Men working nights are threatened by prostate cancer

Males working in the night shift, according to a study conducted in Canada, are three times more likely to be affected by prostate cancer than by those who work in the day's change. It is believed that the production of melatonin, a hormone that helps regulate sleep, is disturbed during the night shift and work. [...]
It is believed that the production of melatonin, a hormone that helps regulate sleep, is disturbed during the night shift and work.
When our bodies are exposed, the production of melatonin decreases by promoting the movement of many processes in our bodies, which help to develop tumors.
The research featured 3,137 males who had been diagnosed with cancer.
The results have shown that most of them during a period of time had worked on the night's shift, the telegram broadcast.
In early stages, prostate cancer gives no clinical signs. In the most advanced stages, clinical signs appear, such as frequent urination, especially at night; poor urination, not powerful; sudden suspension of urination, and re-entering of urination in a few seconds; pain and burns during urination; blood urination, often accompanied by small blood fragments frequently; presence of blood in sperm; denitated pain in one or some bones, especially in the bones of the basin and in vertebrates, that continue until at least two weeks, the advanced cancer sign that has touched the bones.

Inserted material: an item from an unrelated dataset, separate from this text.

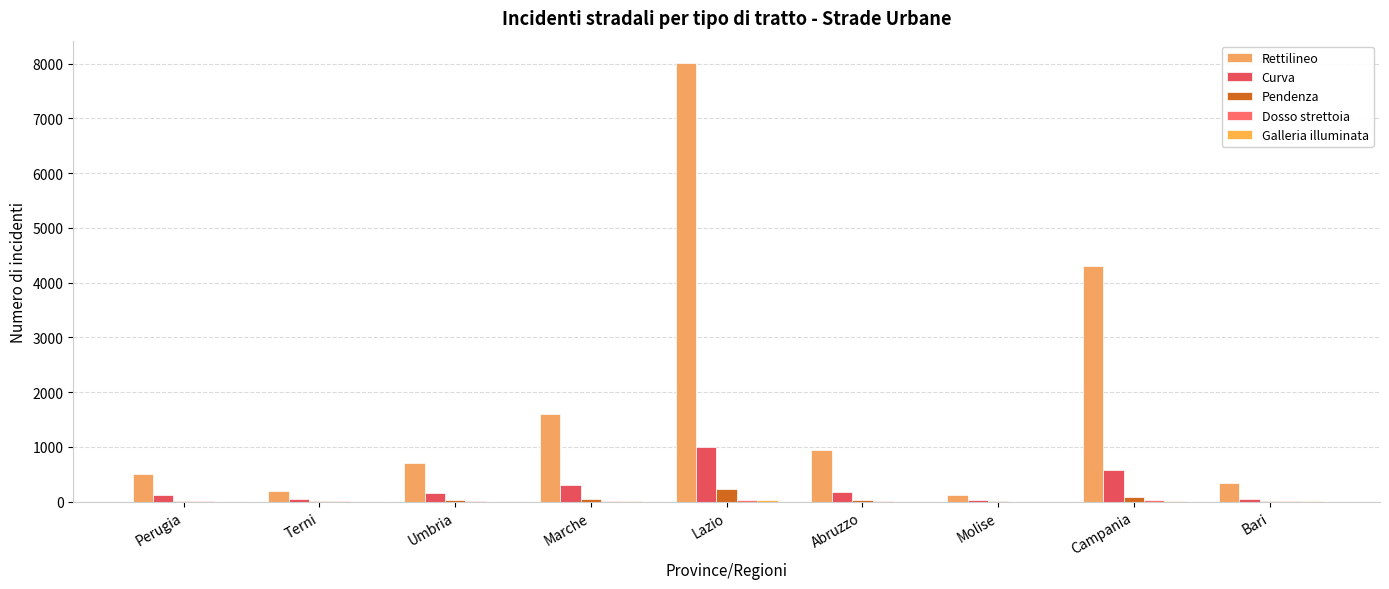

Does the chart contain stacked bars?

No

Clinical signs of prostate cancer should not be misinterpreted by people with such symptoms and try to achieve a self - diagnosis, as these signs meet in other diseases of prostate of non - cancerous origin.
Besides prostate cancer, males who work in the night shift are at risk of contracting intestines, bladders, and lungs.
Although previous research has suggested that working at night harms women the most, studies by scientists at Quebec University show that even males are as endangered as females.
The human organism has its biological clock, which means that it has time for sleep and working hours scheduled for work.
So in experiments, blood tests showed that normal 6% of DNA genes are specifically more or less active, in different periods of the day.
Since the volunteers began working at night, that proper genetic adjustment began to lose.